Eu não esperava. Acho que ninguém espera na real. A gente desconfia. Sente. Fareja. Saca, mas não espera. A verdade é que esperar me lembra esperança e sempre me disseram que esperança nunca faz mal.
Em algum lugar eu já sabia. Sabia e insistia em não saber porque pra quem não sabe é bem mais fácil superar. Mas chega uma hora que a realidade te estapeia. Ela se escancara. Ela te chama de idiota com dois tapinhas no maxilar e logo cobra: “E aí, minha filha, não vai acordar?”.
Acordei mas tá foda. Tá foda aceitar. Tá foda porque meu primeiro impulso, confesso, foi pensar em perdoar. A grande merda da traição é essa: a gente fica sabendo e os sentimentos não se vão de supetão. Eles são idiotas. Eles insistem. Eles persistem. Não têm amor próprio. Eles travam uma guerra horrível com a timidez da razão.

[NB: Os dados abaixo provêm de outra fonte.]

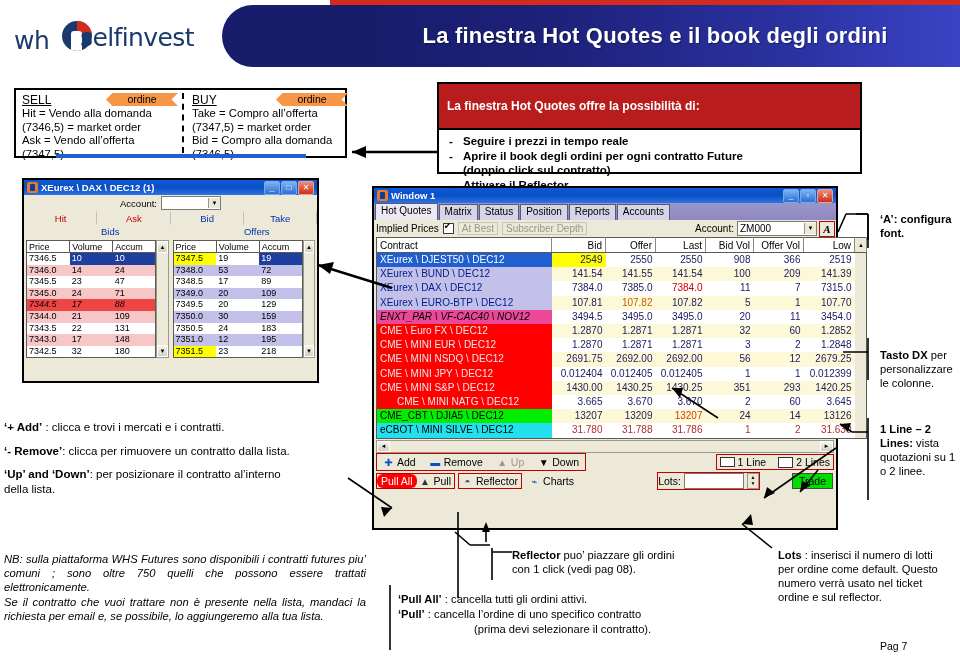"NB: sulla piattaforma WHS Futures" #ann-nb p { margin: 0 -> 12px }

Eu sempre achei que não há coisa mais canalha que a traição. Sacanear quem te ama não é vacilo. É golpe baixo. É agressão. Não vou relevar tudo isso e entrar contradição. Não vou perdoar porque não tenho motivos pra isso. Eu sou forte. Eu sou ótima mesmo depois dessa garrafa de gin que embaralha minha visão. Sou tão forte que não faz sentido me rodear de gente fraca e incapaz de cumprir os acordos feitos embebidos em paixão.
Eu sou teimosa. Eu ainda acredito na lealdade porque sou prova empírica de que fidelidade não é nenhum desafio quando se tem empatia e compaixão. Eu insisto no amor porque hoje eu já tive uma overdose de coisas ruins e logo devo vomitar esse cara, esse gin e toda a raiva que eles fizeram brotar em mim.
Voilà. Corroeu. Ardeu. Doeu, mas eles não existem mais em mim.